▸ **TO DO**
Can you update all the records by replacing each "Wales" with "Scotland" and leaving every other word unchanged? Reproduce the records without the pictures.

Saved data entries

== Segment start ==

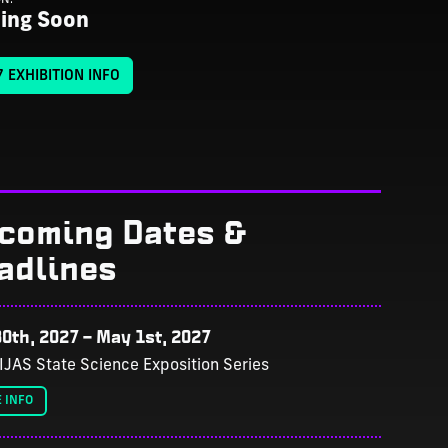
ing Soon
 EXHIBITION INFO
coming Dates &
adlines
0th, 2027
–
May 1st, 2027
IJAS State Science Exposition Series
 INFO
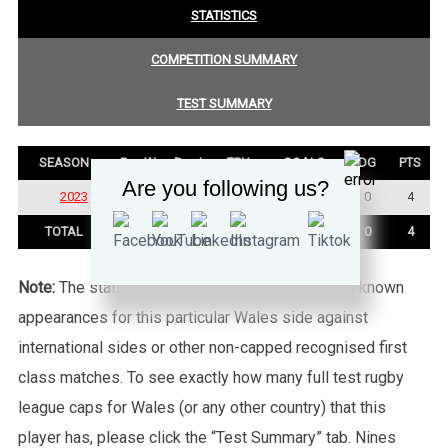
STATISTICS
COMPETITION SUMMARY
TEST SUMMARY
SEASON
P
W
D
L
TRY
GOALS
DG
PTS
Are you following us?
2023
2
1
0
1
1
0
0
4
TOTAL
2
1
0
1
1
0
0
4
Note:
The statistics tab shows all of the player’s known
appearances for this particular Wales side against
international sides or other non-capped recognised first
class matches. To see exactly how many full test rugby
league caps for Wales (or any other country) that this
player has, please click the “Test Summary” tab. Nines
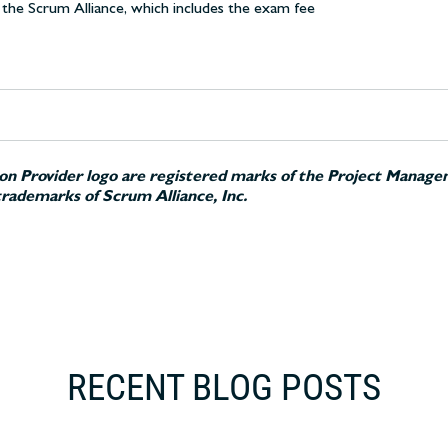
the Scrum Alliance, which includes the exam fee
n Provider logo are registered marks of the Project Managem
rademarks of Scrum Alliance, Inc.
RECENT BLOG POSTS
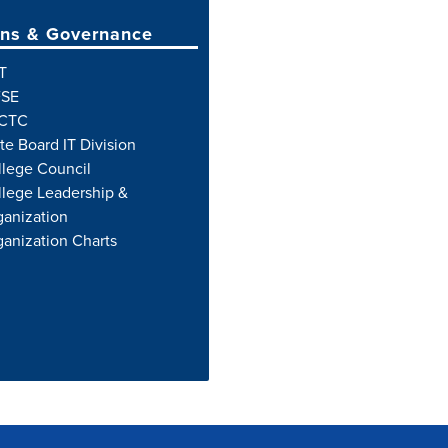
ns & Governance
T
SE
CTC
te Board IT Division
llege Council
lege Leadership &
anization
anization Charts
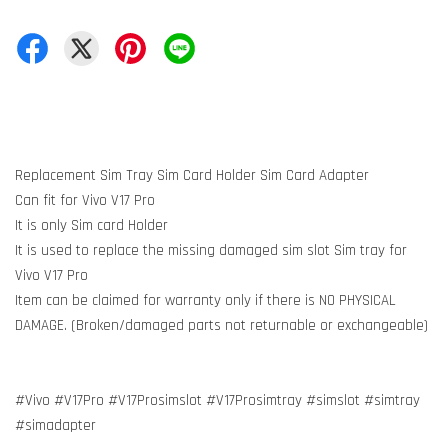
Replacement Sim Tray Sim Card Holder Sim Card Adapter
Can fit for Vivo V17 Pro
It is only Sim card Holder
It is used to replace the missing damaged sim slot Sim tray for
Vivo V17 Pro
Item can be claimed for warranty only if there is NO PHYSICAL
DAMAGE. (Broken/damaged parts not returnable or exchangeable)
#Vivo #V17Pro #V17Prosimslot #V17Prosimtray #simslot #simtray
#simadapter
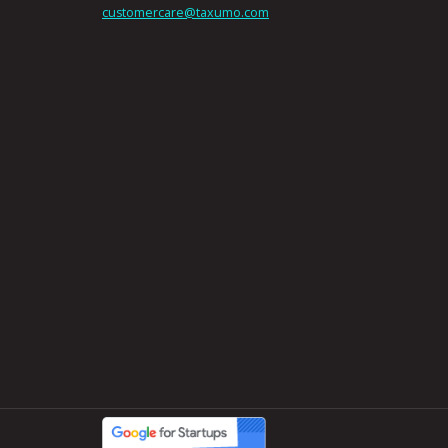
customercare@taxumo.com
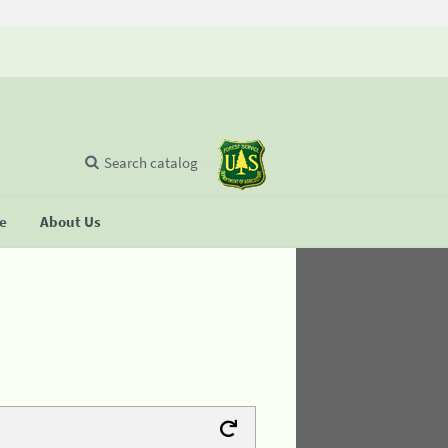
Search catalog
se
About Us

== Segment end ==

▸ **ANSWER SPACE**
ing Soon
 EXHIBITION INFO
coming Dates &
adlines
0th, 2027
–
May 1st, 2027
IJAS State Science Exposition Series
 INFO
STATISTICS
COMPETITION SUMMARY
TEST SUMMARY
SEASON
P
W
D
L
TRY
GOALS
DG
PTS
Are you following us?
2023
2
1
0
1
1
0
0
4
TOTAL
2
1
0
1
1
0
0
4
Note:
The statistics tab shows all of the player’s known
appearances for this particular Scotland side against
international sides or other non-capped recognised first
class matches. To see exactly how many full test rugby
league caps for Scotland (or any other country) that this
player has, please click the “Test Summary” tab. Nines
the Scrum Alliance, which includes the exam fee
n Provider logo are registered marks of the Project Managem
rademarks of Scrum Alliance, Inc.
RECENT BLOG POSTS
ns & Governance
T
SE
CTC
te Board IT Division
llege Council
lege Leadership &
anization
anization Charts
Replacement Sim Tray Sim Card Holder Sim Card Adapter
Can fit for Vivo V17 Pro
It is only Sim card Holder
It is used to replace the missing damaged sim slot Sim tray for
Vivo V17 Pro
Item can be claimed for warranty only if there is NO PHYSICAL
DAMAGE. (Broken/damaged parts not returnable or exchangeable)
#Vivo #V17Pro #V17Prosimslot #V17Prosimtray #simslot #simtray
#simadapter
customercare@taxumo.com
Search catalog
se
About Us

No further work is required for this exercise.